_Data for review_
•••
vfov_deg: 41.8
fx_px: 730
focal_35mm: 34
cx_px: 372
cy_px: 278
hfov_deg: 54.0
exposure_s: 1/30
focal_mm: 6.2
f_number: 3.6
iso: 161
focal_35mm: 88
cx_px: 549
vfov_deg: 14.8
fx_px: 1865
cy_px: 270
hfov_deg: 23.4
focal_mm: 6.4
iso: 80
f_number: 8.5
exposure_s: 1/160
•••
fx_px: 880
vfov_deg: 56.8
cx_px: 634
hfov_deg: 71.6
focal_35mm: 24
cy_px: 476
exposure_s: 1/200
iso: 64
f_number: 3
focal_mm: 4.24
•••
_Work request_
From the records above, transcribe without alteration every line from the one with "hfov_deg: 54.0" to the one with "exposure_s: 1/160", inclusive.

_Task solution_
hfov_deg: 54.0
exposure_s: 1/30
focal_mm: 6.2
f_number: 3.6
iso: 161
focal_35mm: 88
cx_px: 549
vfov_deg: 14.8
fx_px: 1865
cy_px: 270
hfov_deg: 23.4
focal_mm: 6.4
iso: 80
f_number: 8.5
exposure_s: 1/160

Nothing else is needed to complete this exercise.